Page 1 of 1

how do I remove duplicate words on a text list?[solved]

Posted: Fri 01 Mar 2013, 09:19
by scsijon
I have a list of 24000+ 'words' in a Text file. It's in a vertical list format.

However, about 40+% are duplicates and i'd like to delete them.

The format of the 'words' are basically anything that can be typed in on a keyboard.

I have used 'return-newline' as the separator.

Has anyone a simple script I can run to 'fix the problem'

thanks

Re: how do I remove duplicate words on a text list?

Posted: Fri 01 Mar 2013, 10:57
by SFR
Hey Scsijon

To make it clear - the list looks like this:
abc
def
abc
abc
blablabla
zxzx
something
blablabla
...


and should look like this:
abc
def
blablabla
zxzx
something
...


right?

If you don't mind that lines will be also sorted:

Code: Select all

sort -u input_file
But if it's a problem, here's cute awk one-liner I just found on Stack Overflow:

Code: Select all

awk '!_[$0]++' input_file
Greetings!

Posted: Fri 01 Mar 2013, 12:49
by vovchik
Dear guys,

This is pretty easy too:

Code: Select all

cat some.txt | sort | uniq
With kind regards,
vovchik

Posted: Fri 01 Mar 2013, 15:52
by amigo
I recently had the same problem and wrote something for it. But, I don't find it right now, so I've re-created it:

Code: Select all

#!/bin/bash
# uniq_no-sort
# print out uniq lines, but without sorting them

FILE=$1

OUT="$FILE.uniq"
: > $OUT

while read LINE ; do
	if ! [[ $(fgrep -q $LINE $OUT) ]] ; then
		echo $LINE >> $OUT
	fi
done < $FILE

Posted: Fri 01 Mar 2013, 16:28
by tallboy
Sorry, mistake, could not find a way to delete post.

Posted: Fri 01 Mar 2013, 18:50
by GustavoYz
vovchik wrote:

Code: Select all

cat some.txt | sort | uniq
With kind regards,
vovchik
Cat isnt really needed:

Code: Select all

sort file.txt | uniq

Posted: Fri 01 Mar 2013, 22:17
by scsijon
Sorry folks, I wish it was that simple.

I have already sorted the list, that was when I relaized how many duplicates were in it.


consider this:


aaa
aba
ada
ad
aea
aea
aea
agd
agd
ased
ased
ased-ss
ased-ss<p

and on we go.

I want to remove all the duplicates found.

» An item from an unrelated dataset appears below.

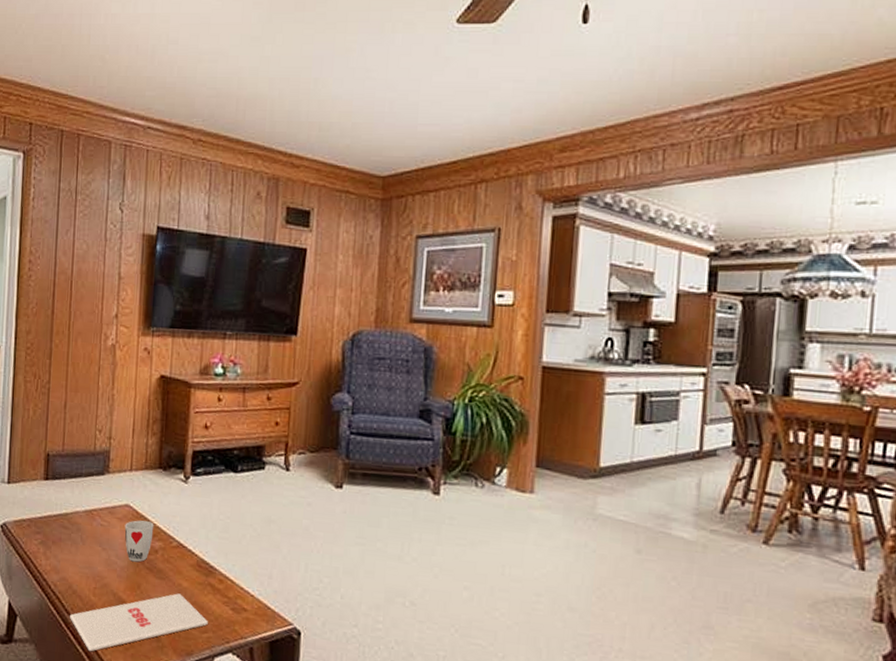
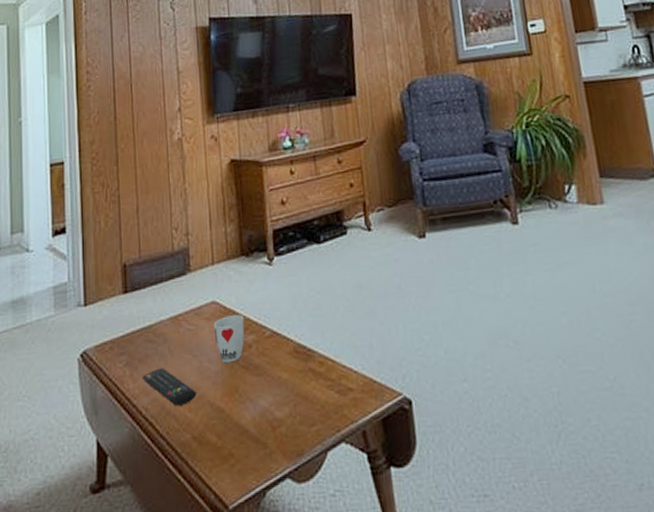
remote control: none [54,552,102,589] -> present [143,368,197,406]
magazine: present [70,593,208,652] -> none [166,387,315,479]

It's what happens when you need to rebuild a crashed component list from backups.

Posted: Fri 01 Mar 2013, 23:15
by Keef

Code: Select all

# cat list.txt 
aaa 
aba 
ada 
ad 
aea 
aea 
aea 
agd 
agd 
ased 
ased 
ased-ss 
ased-ss<p
# sort list.txt | uniq
aaa 
aba 
ad 
ada 
aea 
agd 
ased 
ased-ss 
ased-ss<p
# 
Seems to work for me....

Posted: Fri 01 Mar 2013, 23:59
by scsijon
sorry , vovchick, GustavoYz and Keef

yes it does, I must have done a typo the first time I tried it.

thanks all